Monthly Market Summary
- The S&P 500 Index gained +9.1% in November, slightly underperforming the Russell 2000 Index’s +9.2% return. Ten of the eleven S&P 500 sectors traded higher, with only Energy trading lower as the price of oil declined -6.2%.
- Corporate investment-grade bonds produced a +7.5% total return as yields declined, outperforming corporate high-yield bonds’ +4.9% total return.
- International stocks underperformed U.S. stocks for a second consecutive month. The MSCI EAFE Index of developed market stocks gained +8.2% and outperformed the MSCI Emerging Market Index’s +7.8% return.

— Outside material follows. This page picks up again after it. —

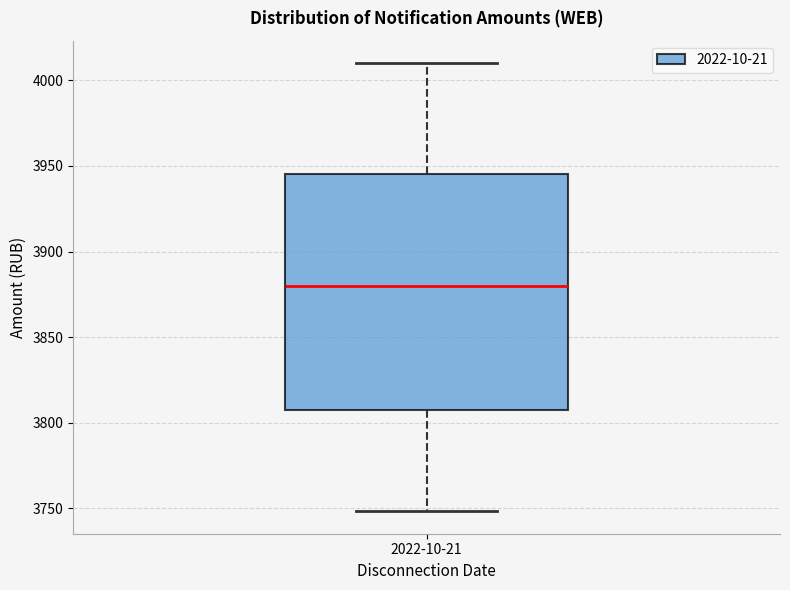

Where is the lower edge of the box for 2022-10-21 on the y-axis? The values are not printed on the chart, so give them approximately, as read against the axis.

3810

The big story during November was the decline in Treasury yields. The bond market experienced large moves in interest rates, with the 10-year Treasury yield falling to 4.36% from over 5% in October. For context, the -0.54% decline in the 10-year yield ranks among the biggest 1-month drops since December 2008, when the Federal Reserve cut interest rates by -0.75%. Falling Treasury yields provided relief to bonds, which have traded lower as the Federal Reserve hikes rates. The Bloomberg U.S. Bond Aggregate Index, which tracks a broad index of U.S. bonds, produced a +4.6% total return. It was the index’s first gain in seven months and its biggest gain since 1985.